Let me add my congratulations on a great 2019. For rinto, as we get now into combination studies, which is where we've always wanted to be, can you discuss what you think the sort of efficacy bar is there for -- I mean just kind of for oral SERD in general?

I think in combination, Chad -- it's Mark here. In combination, since we are now doing a study with palbociclib, you can take PALOMA-3 as a reasonable bar. That was with fulvestrant. And our view is that efficacy equivalent to fulvestrant is sufficient because the real benefit to patients we believe with an oral SERD is in the adjuvant setting. So good tolerability, good safety is critical, therefore, in the adjuvant setting as well with efficacy that's equivalent to fulvestrant. So I think PALOMA-3 is a reasonable benchmark for this -- these 40 patients that we're enrolling with palbociclib.

Okay. All right. And then for trila, I know you talked about having a lot of preclinical data with 5-FU and that being a big part of the rationale for colorectal. But can you just kind of go through the heme tox profile of 5-FU, maybe compare and contrast it a little bit with the 2 platinum regimens in small cell? Are there different -- are there similarities and/or differences between the heme tox?

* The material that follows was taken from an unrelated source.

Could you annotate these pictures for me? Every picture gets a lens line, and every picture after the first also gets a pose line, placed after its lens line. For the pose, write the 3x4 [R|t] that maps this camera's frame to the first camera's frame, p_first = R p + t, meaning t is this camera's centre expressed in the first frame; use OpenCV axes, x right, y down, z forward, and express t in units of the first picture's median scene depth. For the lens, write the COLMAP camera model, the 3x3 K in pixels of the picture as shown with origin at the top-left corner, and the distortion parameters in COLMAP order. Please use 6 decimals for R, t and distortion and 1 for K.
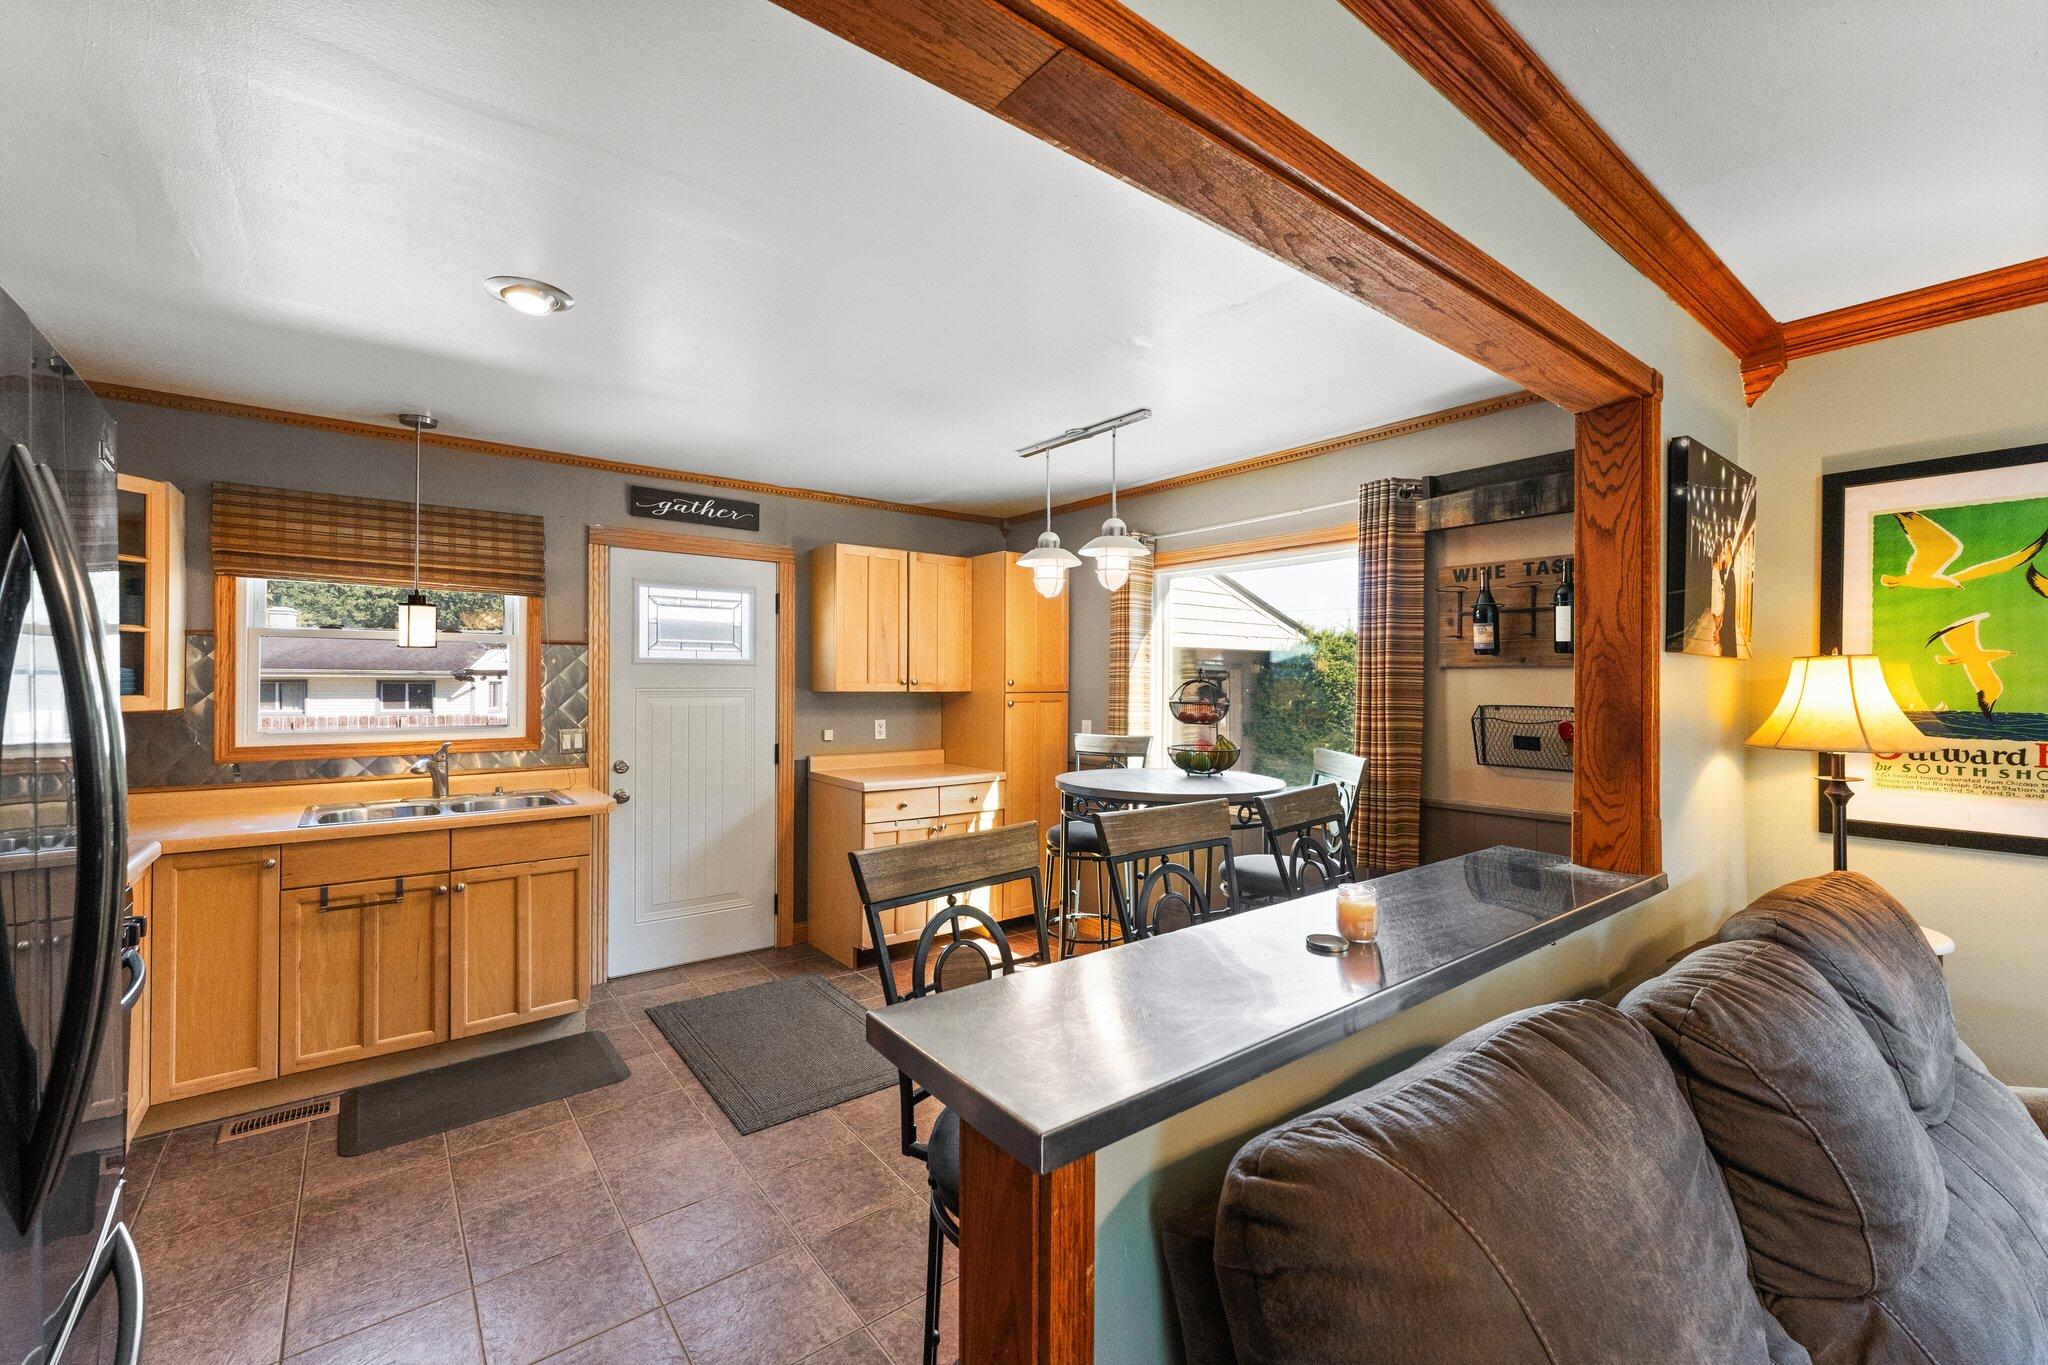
lens RADIAL K [[832.5, 0, 1018.7], [0, 832.5, 682.2], [0, 0, 1]] dist [0.000748, 0.000110]
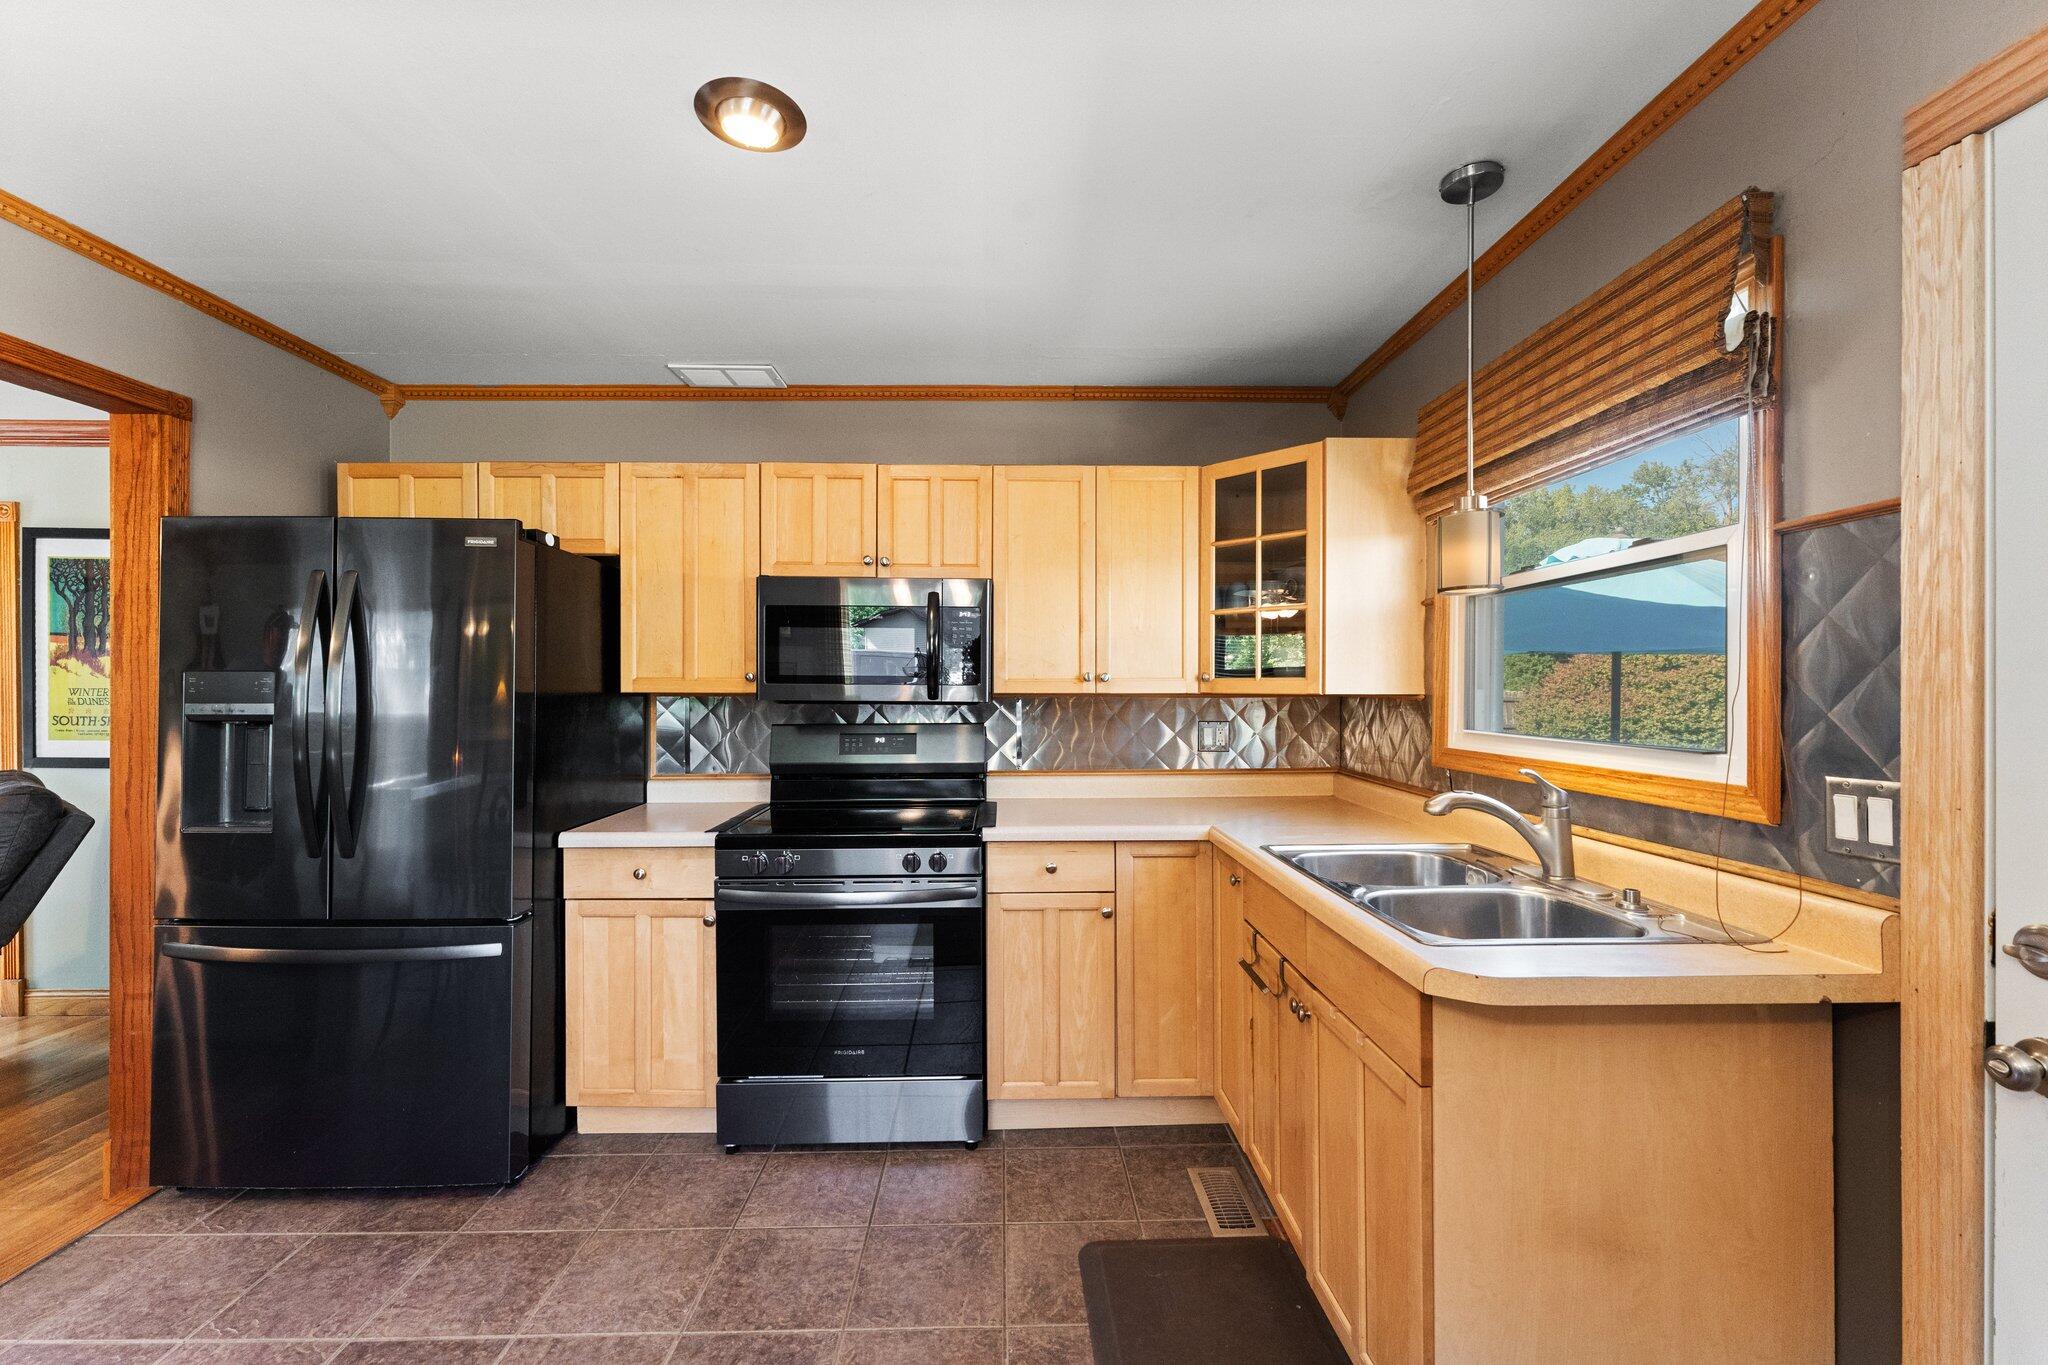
lens RADIAL K [[832.5, 0, 1018.7], [0, 832.5, 682.2], [0, 0, 1]] dist [0.000748, 0.000110]
pose [[-0.606808, -0.007776, -0.794810, -0.091621], [-0.000173, 0.999953, -0.009650, 0.024003], [0.794848, -0.005718, -0.606781, 1.035332]]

Yes. So the regimen that we'll be using is actually a combination between 5-FU and oxaliplatin and irinotecan. So it's a combination regimen called FOLFOXIRI. And the myelotoxicity of this regimen is -- I would say, I would equate it to the first-line small cell lung cancer type of toxicity, the topotecan, i.e., the etoposide/carboplatin regimen in first line. Topotecan and second/third line is much more toxic.

(Operator Instructions) There are no further questions at this time. I will now turn the call over back to Dr. Mark Velleca for his closing remarks.

Thank you, operator. That concludes the call. Please reach out to us with any questions. As a reminder, we will be at the Cowen, Raymond James and Barclays conferences in the coming weeks. We look forward to seeing many of you at those meetings. Thanks for joining us, and have a good evening.

Ladies and gentlemen, this concludes today's conference. Thank you for your participation, and have a wonderful day. You may all disconnect.